2. Analytics algorithms. I am convinced that the industry is moving to an information-based model featuring big data security analytics. That said, CISOs don’t want to collect tens of terabytes of security data and then try to figure out what to do with it. The key to security analytics is a combination of stream processing, machine learning, statistical modeling, and nested algorithms. There is a lot of academic research in this area but little commercialization. Will vendors like Boeing/Narus, HP/ArcSight, SAIC, and Splunk get into this level of detail or hand out tee shirts instead?
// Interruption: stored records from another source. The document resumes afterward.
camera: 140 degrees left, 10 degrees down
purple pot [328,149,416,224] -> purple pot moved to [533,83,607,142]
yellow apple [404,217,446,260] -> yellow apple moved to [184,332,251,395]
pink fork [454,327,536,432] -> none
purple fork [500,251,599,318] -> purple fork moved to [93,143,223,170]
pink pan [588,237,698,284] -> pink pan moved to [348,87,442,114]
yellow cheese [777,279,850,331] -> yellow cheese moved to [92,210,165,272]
3. Security visualization. Same thread as algorithms – security data visualization will move beyond pie charts and spreadsheets within the next few years. Oak Ridge and Pacific Northwest National Labs are doing a lot of work in this area. Will security vendors jump on the bandwagon?
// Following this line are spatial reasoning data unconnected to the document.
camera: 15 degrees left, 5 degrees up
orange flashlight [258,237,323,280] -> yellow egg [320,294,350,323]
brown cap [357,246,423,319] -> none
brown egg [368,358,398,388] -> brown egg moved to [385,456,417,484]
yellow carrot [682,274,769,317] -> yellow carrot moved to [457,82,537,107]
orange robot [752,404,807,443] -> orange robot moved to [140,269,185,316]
4. The security skills shortage. I admit that I’ve done a lot of research around this topic so it is near-and-dear to me. Call me crazy but I believe this is a crucial issue that no one is talking about. I tried to do so myself by presenting my research at RSA but alas my proposal was rejected by the RSA mucky-mucks. I get it, this is not a sexy topic but an under-staffed, under-skilled cybersecurity workforce is as big a threat as anything. The bad guys are on the cutting-edge of cybersecurity offense while the defense lags further behind.
5. Hackers. This topic is better suited for Black Hat or Defcon but it should be an essential component of RSA as well. I expect cliché sound bytes describing how hacking is no longer the domain of adolescent whiz kids a la Matthew Broderick in WarGames (1983). Everyone gets this by now. What they don’t get is who the hackers are, how they are organized, and why they do what they do.
Trade shows are trade shows so you have to expect high-level conversations, marketing hype, and generous distribution of alcohol. I admit I enjoy the lighter side or RSA but I hope that the fun and frolic is balanced by serious discussions on an increasingly ominous subject.